かゆみを伴って慢性的に経過する皮膚炎(湿疹)です。その根本には皮膚の乾燥やバリア機能異常があり、そこへ様々な刺激やアレルギー反応が加わって生じると考えられています。慢性的ではあるものの、適切な治療をきちんと受ければ、いずれ治ったと同然の状態になることが期待されます。
アトピー性皮膚炎には季節性があります。夏場に悪化する人や冬場に悪化する人など、かなりの個人差がみられます。年齢による症状の差もあり、乳児期、幼小児期、思春期・青年期と、それぞれの時期によって発疹の出やすい部位やその症状も異なります。そして乳児期や幼小児期に一旦治った人が、思春期以降に再発するということも少なくありません。
アトピー性皮膚炎は遺伝的素因に加え、様々な内的、外的悪化素因を持った皮膚病ですので、現時点では病気そのものを完全に治す薬物療法はありません。したがって対症療法が治療の原則になります。
薬物療法の中心となるのは、各種外用薬(塗り薬)と抗ヒスタミン薬・抗アレルギー薬の内服薬(のみ薬)です。

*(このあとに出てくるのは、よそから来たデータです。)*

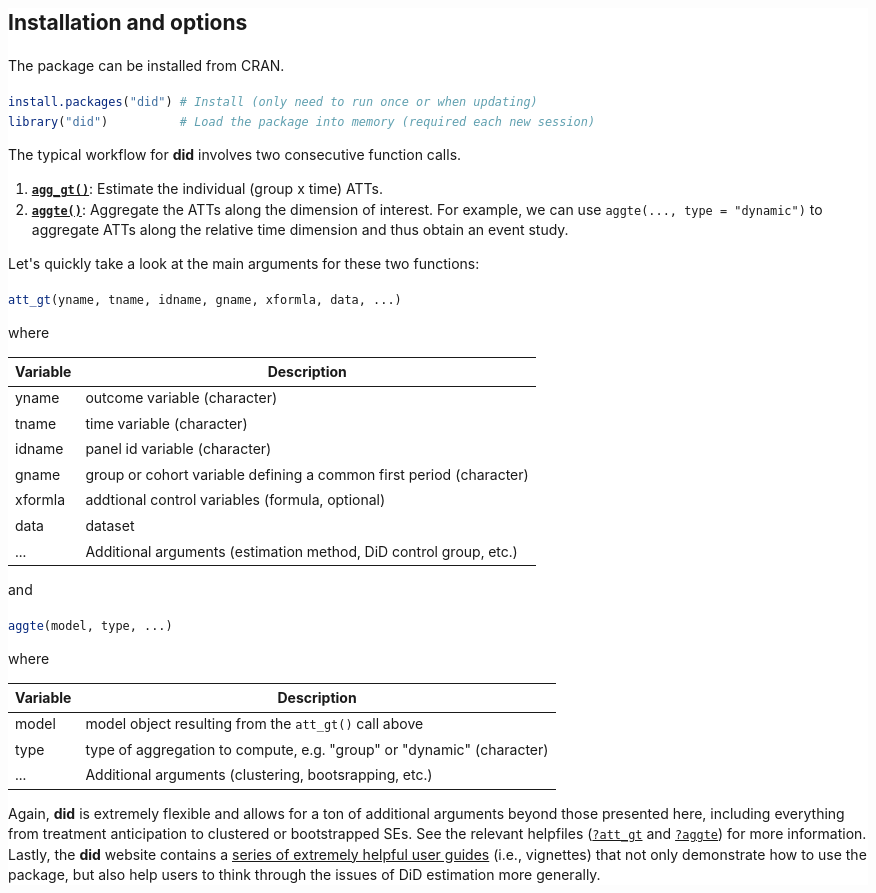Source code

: ## Installation and options

The package can be installed from CRAN.

```r
install.packages("did") # Install (only need to run once or when updating)
library("did")          # Load the package into memory (required each new session)
```

The typical workflow for **did** involves two consecutive function calls.

1. **[`agg_gt()`](https://bcallaway11.github.io/did/reference/att_gt.html)**: Estimate the individual (group x time) ATTs.
2. **[`aggte()`](https://bcallaway11.github.io/did/reference/aggte.html)**: Aggregate the ATTs along the dimension of interest. For example, we can use `aggte(..., type = "dynamic")` to aggregate ATTs along the relative time dimension and thus obtain an event study.

Let's quickly take a look at the main arguments for these two functions:

```r
att_gt(yname, tname, idname, gname, xformla, data, ...)
```

where

| Variable | Description |
| ----- | ----- |
| yname | outcome variable (character) |
| tname | time variable (character) |
| idname | panel id variable (character) |
| gname | group or cohort variable defining a common first period (character) |
| xformla | addtional control variables (formula, optional) |
| data | dataset |
| ... | Additional arguments (estimation method, DiD control group, etc.) |

and

```r
aggte(model, type, ...)
```

where

| Variable | Description |
| ----- | ----- |
| model | model object resulting from the `att_gt()` call above |
| type | type of aggregation to compute, e.g. "group" or "dynamic" (character) |
| ... | Additional arguments (clustering, bootsrapping, etc.) |

Again, **did** is extremely flexible and allows for a ton of additional
arguments beyond those presented here, including everything from treatment
anticipation to clustered or bootstrapped SEs. See the relevant helpfiles 
([`?att_gt`](https://bcallaway11.github.io/did/reference/att_gt.html) and
[`?aggte`](https://bcallaway11.github.io/did/reference/aggte.html)) 
for more information. Lastly, the **did** website contains a 
[series of extremely helpful user guides](https://bcallaway11.github.io/did/articles/index.html) 
(i.e., vignettes) that not only demonstrate how to use the package, but also
help users to think through the issues of DiD estimation more generally.
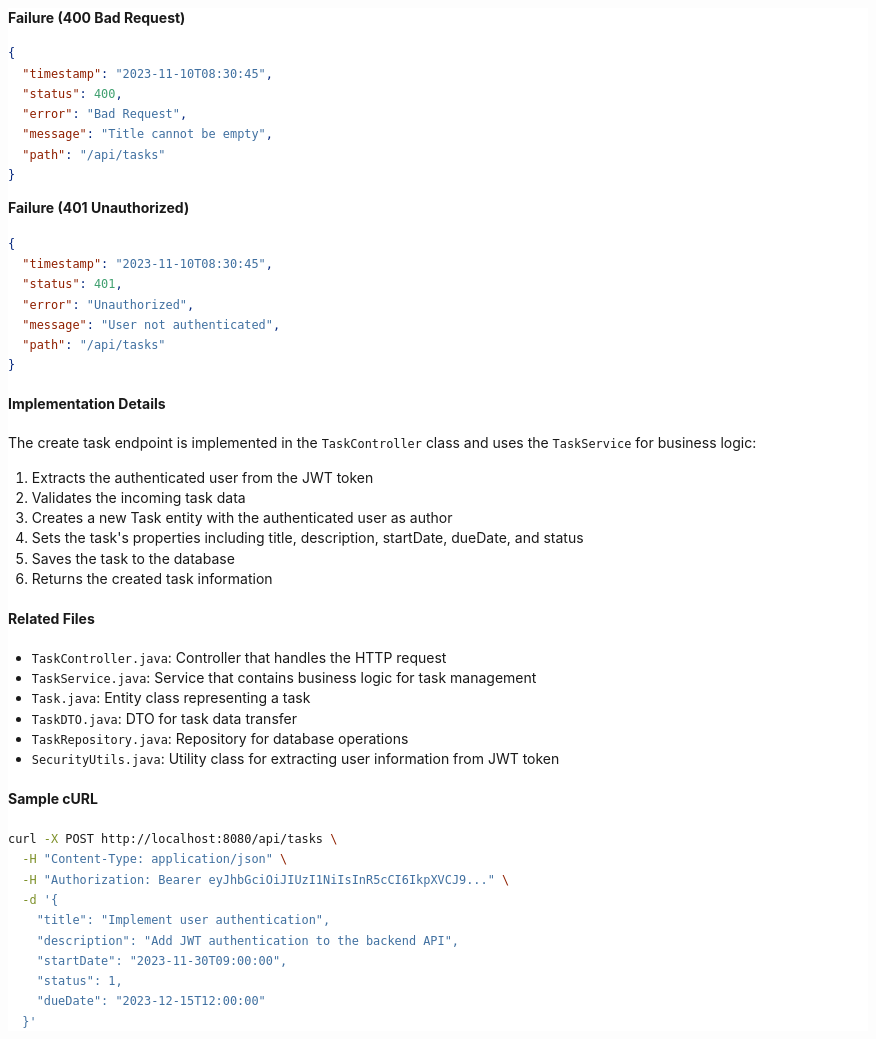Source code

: **Failure (400 Bad Request)**
```json
{
  "timestamp": "2023-11-10T08:30:45",
  "status": 400,
  "error": "Bad Request",
  "message": "Title cannot be empty",
  "path": "/api/tasks"
}
```

**Failure (401 Unauthorized)**
```json
{
  "timestamp": "2023-11-10T08:30:45",
  "status": 401,
  "error": "Unauthorized",
  "message": "User not authenticated",
  "path": "/api/tasks"
}
```

#### Implementation Details

The create task endpoint is implemented in the `TaskController` class and uses the `TaskService` for business logic:

1. Extracts the authenticated user from the JWT token
2. Validates the incoming task data
3. Creates a new Task entity with the authenticated user as author
4. Sets the task's properties including title, description, startDate, dueDate, and status
5. Saves the task to the database
6. Returns the created task information

#### Related Files
- `TaskController.java`: Controller that handles the HTTP request
- `TaskService.java`: Service that contains business logic for task management
- `Task.java`: Entity class representing a task
- `TaskDTO.java`: DTO for task data transfer
- `TaskRepository.java`: Repository for database operations
- `SecurityUtils.java`: Utility class for extracting user information from JWT token

#### Sample cURL
```bash
curl -X POST http://localhost:8080/api/tasks \
  -H "Content-Type: application/json" \
  -H "Authorization: Bearer eyJhbGciOiJIUzI1NiIsInR5cCI6IkpXVCJ9..." \
  -d '{
    "title": "Implement user authentication",
    "description": "Add JWT authentication to the backend API",
    "startDate": "2023-11-30T09:00:00",
    "status": 1,
    "dueDate": "2023-12-15T12:00:00"
  }'
```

外用薬には、ステロイド外用剤や非ステロイド性免疫抑制剤、保湿外用剤などがあり、症状により使い分けます。もちろん、皮膚の炎症を予防するためのスキンケア(皮膚を清潔に保つ、保湿を行う)や、原因や悪化因子を避けることも大事な治療です。
そしてこの状態を維持することで、病気を苦にすることなく、楽に生活できることが期待されます。つまり、治療の目標はいきなり『完治』を目指すのではなく、『普通の治療で普通の生活ができる』ようにすることです。ひとりひとりで異なる治療目標に対し、アトピー性皮膚炎をコントロールしていきましょう。